## SOURCE TEXT

Key points

  • Storms are hitting the densely populated coastal pocket of West Africa twice as frequently as 30 years ago, a new study says.
  • Declining forest cover is fueling this increased storm frequency in the coastal regions of southern West Africa.
  • With the loss of forests, the daytime temperature difference between land and sea is widening, generating stronger winds and feeding convective storms.
  • “The coastal location of deforestation in SWA [southern West Africa] is typical of many tropical deforestation hotspots, and the processes highlighted here are likely to be of wider global relevance,” the study authors write.

In 2017, catastrophic flooding in Sierra Leone’s capital, Freetown, left at least 1,000 people dead and many more homeless. In a matter of minutes, mudslides wiped out homes and destroyed lives.

Now, new research links the emergence of such deluges to disappearing green cover in southern West Africa. Compared to 30 years ago, storms are hitting this densely populated coastal region twice as frequently today, a study in the journal Proceedings of the National Academy of Sciences found.

Major city centers dot the coastal belt, including Freetown, which hosts an eighth of Sierra Leone’s population; Guinea’s capital, Conakry; the Liberian capital, Monrovia; and the city of Abidjan in Côte d’Ivoire.

A growing population and the increased demand for land drive forest loss in the region. For their study, the researchers considered deforestation in a coastal band 300 kilometers (186 miles) wide to understand its impact on the climate.

Woodland has been steadily declining since the 20th century in this corner of Africa, giving way to degraded forests, savanna and agricultural land. The loss has intensified in recent decades. Between 2001 and 2020, Sierra Leone lost 30% of its tree cover (1.71 million hectares, or 4.23 million acres). Though the decline in tree cover isn’t the same thing as deforestation, it indicates forest cover loss.

Since high-resolution forest cover data is only available since 2001, the authors relied on land surface temperature trends as a proxy for deforestation. They also tracked storm activity via satellite imagery and concluded that disappearing forestland fuels storm frequency.

Forests regulate the climate and play an important role in local water cycles. However, their overall impact may differ across regions and continents.

## OBJECTIVE
Pick up the article on forest loss and storm frequency in southern West Africa after its final sentence and keep writing it.

## STORED ROWS
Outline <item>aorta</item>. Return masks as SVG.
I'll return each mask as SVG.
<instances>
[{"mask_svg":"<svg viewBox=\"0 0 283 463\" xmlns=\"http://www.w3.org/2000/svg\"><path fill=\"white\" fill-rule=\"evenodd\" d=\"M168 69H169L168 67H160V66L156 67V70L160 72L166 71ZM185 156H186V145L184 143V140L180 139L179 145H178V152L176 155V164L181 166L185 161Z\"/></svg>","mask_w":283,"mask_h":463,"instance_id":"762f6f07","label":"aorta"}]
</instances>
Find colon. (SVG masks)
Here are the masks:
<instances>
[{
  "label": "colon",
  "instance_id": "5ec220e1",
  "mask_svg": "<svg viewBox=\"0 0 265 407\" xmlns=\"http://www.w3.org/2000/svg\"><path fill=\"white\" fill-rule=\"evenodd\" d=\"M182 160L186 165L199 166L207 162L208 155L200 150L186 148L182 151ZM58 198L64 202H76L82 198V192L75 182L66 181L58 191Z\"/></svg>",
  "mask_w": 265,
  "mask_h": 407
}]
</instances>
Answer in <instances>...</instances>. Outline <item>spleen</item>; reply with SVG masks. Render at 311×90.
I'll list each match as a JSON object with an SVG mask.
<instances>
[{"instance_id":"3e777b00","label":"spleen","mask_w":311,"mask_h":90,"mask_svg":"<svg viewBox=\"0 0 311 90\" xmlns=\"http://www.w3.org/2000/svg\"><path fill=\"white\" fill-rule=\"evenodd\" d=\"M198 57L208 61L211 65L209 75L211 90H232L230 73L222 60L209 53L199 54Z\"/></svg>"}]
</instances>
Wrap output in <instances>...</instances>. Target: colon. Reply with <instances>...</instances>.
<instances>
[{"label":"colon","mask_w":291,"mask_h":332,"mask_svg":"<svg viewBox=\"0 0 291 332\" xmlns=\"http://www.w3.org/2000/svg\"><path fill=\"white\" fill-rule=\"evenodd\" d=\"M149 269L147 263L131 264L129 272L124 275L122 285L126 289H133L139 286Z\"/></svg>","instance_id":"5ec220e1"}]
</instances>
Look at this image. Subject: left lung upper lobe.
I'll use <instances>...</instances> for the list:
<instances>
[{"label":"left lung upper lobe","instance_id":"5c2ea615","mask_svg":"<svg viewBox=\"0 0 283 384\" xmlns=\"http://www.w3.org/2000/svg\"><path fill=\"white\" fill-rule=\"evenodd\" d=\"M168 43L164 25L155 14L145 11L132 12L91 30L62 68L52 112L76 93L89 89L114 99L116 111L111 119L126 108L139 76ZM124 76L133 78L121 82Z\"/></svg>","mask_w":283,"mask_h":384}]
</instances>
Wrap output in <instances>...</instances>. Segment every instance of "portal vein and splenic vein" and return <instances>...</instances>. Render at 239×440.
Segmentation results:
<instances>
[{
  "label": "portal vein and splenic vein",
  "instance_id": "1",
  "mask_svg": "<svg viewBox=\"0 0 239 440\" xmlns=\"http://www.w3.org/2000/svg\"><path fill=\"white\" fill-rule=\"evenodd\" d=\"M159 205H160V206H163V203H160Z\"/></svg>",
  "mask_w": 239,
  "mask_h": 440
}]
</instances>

## OUTPUT OF THE EXERCISE
In the Amazon, the loss of inland forests suppresses rainfall. Through evapotranspiration, forests supply atmospheric moisture, boosting cloud formation and bringing rain to downwind areas. There’s ample data to capture this phenomenon, which is why the results from southern West Africa, a poorly studied region, surprised climatologists.

Land heats up faster than water during the daytime. Warmer air over the land expands and rises, replaced by denser cooler air flowing in from the sea. These land-bound moisture-bearing winds are one source of rainfall in coastal areas.

Green cover usually has a cooling impact on its surroundings. When the terrain is cloaked in vegetation, the daytime temperature difference between land and sea is narrower. This temperature difference widens with the loss of forests, generating stronger winds and feeding convective storms.

Heavy rainfall can trigger flooding, landslides and storm surges. As the 2017 floods showed, coastal regions in West Africa are particularly vulnerable, being heavily populated yet lacking the infrastructure to withstand the impacts.

The new research specifically teased out the impact of localized deforestation on storm activity. But the rise in average temperatures over land and sea is already rendering many coastal areas inhospitable.

“What we aren’t talking about enough is the fact that climate change, for millions and billions of people, is not something that’s going to happen — it’s something that has happened,” Yvonne Aki-Sawyerr, Freetown’s mayor, said during the COP26 climate summit in Glasgow, Scotland, last November. “The consequences of that are severe.”

These natural disasters not only cause deaths, destroy crops and damage infrastructure, they also create public health complications. The mayor drew attention to the growth of informal settlements in her city, which are disproportionately affected by natural calamities since they lack proper shelter and access to health and sanitation facilities.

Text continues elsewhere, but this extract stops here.